This commentary was written by Ron Krupp of Queen City Park.

For the past two months, a group of residents who live in the Queen City Park neighborhood of South Burlington has been standing at the corner of Pine Street and Queen City Park Road passing out flyers — informing motorists about plans to create a dead-end at the south end of Pine Street to make way for the Champlain Parkway project. This will make it impossible to drive directly from Pine Street to Queen City Park Road. 

The drivers that stop and take a flyer — about 2 in 10 — say that they disagree with the “dead-end” plan. If the south end of Pine Street is closed, it would be a major disruption. About a third of the drivers don’t even know about the Champlain Parkway. They ask, “Why hasn’t the Parkway been better publicized?” and “What’s happening to our city?” and “What are the alternatives?” The alternatives are described below.

Blocking the plan to make the south end of Pine Street a dead end in order to clear the way for the Champlain Parkway is just one part in the legal battle that the Pine Street Coalition is waging against the City of Burlington. This fight continues in the courts.

A little bit of history: There has been no significant change in the Parkway design since it was solidified around 2010. The entire project needs to be updated. The Champlain RIGHTway alternative as proposed by the Pine Street Coalition is to place a roundabout where Pine Street meets Queen City Park Road. Other improvements include other roundabouts, wider walkways and bicycle lanes. The Railroad Enterprise Project would relieve congestion from the Maple-King Street neighborhood by cutting over before Curtis Lumber. These improvements would result in less gridlock and a more reasonable solution to some of the many problems described below that the project creates.

The current design of the Champlain Parkway is no longer relevant. It was intended to move traffic from homes in South Burlington, Williston and beyond to jobs in downtown Burlington, at a time — the 1960s — when commuting from the suburbs to downtown offices was the primary mode to urban planning. At the time, Burlington’s South End was filled with warehouses and empty lots to drive through. This carbon-intensive model is no longer relevant to how we live and work.

Today, Burlington’s South End is the most vibrant and rapidly developing section of the city. A limited-access highway cutting the community in two, dead-ending streets and creating noise and safety hazards is a drastically outdated approach.

The environmental justice issues are also critical.

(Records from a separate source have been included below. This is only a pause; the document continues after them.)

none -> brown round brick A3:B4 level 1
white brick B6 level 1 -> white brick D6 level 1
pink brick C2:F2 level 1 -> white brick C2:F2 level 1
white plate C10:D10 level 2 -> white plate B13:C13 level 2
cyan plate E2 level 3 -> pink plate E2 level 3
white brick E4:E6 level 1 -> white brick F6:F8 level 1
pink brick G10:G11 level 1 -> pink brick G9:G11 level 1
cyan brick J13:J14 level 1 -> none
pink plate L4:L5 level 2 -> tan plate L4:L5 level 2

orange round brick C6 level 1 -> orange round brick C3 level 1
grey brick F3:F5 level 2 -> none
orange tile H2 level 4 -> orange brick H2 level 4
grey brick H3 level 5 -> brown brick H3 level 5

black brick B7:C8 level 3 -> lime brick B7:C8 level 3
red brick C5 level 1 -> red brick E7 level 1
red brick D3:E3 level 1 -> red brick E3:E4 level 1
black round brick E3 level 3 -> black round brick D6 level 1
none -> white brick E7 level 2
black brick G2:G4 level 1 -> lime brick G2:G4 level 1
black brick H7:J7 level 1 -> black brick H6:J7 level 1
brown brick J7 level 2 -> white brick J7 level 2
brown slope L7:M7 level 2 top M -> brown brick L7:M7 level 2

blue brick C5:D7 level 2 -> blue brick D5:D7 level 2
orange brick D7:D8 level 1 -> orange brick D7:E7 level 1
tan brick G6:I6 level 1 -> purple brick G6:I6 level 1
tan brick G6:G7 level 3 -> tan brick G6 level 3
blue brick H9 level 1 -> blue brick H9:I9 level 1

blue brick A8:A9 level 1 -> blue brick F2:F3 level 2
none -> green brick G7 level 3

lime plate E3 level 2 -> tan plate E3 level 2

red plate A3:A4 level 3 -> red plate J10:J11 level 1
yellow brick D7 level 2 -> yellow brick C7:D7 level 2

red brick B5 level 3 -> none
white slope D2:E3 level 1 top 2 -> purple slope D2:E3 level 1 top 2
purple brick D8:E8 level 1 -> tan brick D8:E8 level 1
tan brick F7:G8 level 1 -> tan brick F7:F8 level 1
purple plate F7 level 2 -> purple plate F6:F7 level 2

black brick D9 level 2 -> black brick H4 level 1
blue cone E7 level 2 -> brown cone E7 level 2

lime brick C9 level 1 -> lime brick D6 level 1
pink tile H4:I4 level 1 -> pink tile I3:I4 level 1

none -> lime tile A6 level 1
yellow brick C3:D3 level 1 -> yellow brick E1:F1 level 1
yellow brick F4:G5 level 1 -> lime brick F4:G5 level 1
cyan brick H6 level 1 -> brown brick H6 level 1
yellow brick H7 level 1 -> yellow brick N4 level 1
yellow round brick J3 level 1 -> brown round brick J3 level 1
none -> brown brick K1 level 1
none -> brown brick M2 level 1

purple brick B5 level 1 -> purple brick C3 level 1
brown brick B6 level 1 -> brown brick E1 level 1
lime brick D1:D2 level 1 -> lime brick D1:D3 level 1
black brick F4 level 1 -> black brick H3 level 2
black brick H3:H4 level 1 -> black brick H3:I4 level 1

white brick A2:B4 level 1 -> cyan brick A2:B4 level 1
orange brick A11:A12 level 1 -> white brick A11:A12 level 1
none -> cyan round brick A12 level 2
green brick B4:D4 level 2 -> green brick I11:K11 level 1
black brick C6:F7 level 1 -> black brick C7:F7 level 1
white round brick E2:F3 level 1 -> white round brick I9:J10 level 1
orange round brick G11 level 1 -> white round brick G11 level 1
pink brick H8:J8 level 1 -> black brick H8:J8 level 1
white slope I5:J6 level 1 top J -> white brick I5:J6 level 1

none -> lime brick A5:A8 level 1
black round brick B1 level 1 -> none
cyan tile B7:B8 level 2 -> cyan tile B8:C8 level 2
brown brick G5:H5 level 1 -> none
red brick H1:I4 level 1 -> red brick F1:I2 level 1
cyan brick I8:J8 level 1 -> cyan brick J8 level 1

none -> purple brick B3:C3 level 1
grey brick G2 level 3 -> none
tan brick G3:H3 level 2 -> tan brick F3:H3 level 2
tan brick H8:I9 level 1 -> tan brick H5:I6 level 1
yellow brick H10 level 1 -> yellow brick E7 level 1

It is no longer acceptable to bisect a community with a highway project like the Champlain Parkway that creates noise, pollution, safety and quality of life issues in a low-income neighborhood.

One of the disadvantages to the present Champlain Parkway design is that pedestrians and cars will not be able to access side roads. The present Batchelder and Briggs Street will, under the present project proposal, be built as two-lane roads immediately adjacent to but separate from the limited-access Champlain Parkway. All the neighborhood streets that presently connect to Batchelder and Briggs Streets will be dead-ended.

The Champlain RIGHTway alternatives will improve the Parkway with roundabouts, wider bike lanes and walking paths. The roundabouts would be built at Pine Street and Queen City Park Road, at Kilbourne Street and at the South End Coop.

The Champlain Parkway as planned will create a major traffic bottleneck at Lakeside Avenue and Pine Street. That is the point, according to the present plan, at which traffic from the new two-lane limited access highway gets dumped back onto city streets.

According to the project documents, traffic at the Maple/Pine and King/Pine intersections will dramatically increase traffic; traffic lights at these intersections mean that there will no way to get smooth traffic flow — the result will be more traffic moving faster — more noise, more pollution and significantly more danger to pedestrians and bicyclists in a low-income neighborhood.

It is critical for the public to know that $46 million does not need to be returned to the federal government if the Parkway is not built. The city has been using this money as a major justification for the project. Why does the city keep this information from the public? The public and project decision-makers have repeatedly pointed to the purported pay-back provision as a major reason for voting to proceed with the Parkway, despite the outdated design and environmental justice issues. A major overpass was to be built in Keene, New Hampshire, many years ago, but local opposition changed the design with roundabouts and Keene never had to pay back any money to the feds.

WHAT CAN YOU DO? Sign the Stop the Champlain Parkway Project and Choose the Champlain RIGHTway Petition: http://chng.it/tS9Ts5FjDx

In memory of Tony Redington, Vermont’s most outspoken transportation advocate and the mover and shaker behind The Pine Street Coalition and the Champlain RIGHTway. The work of the Coalition still goes on, and we dedicate the resistance to the present Parkway plan to his memory.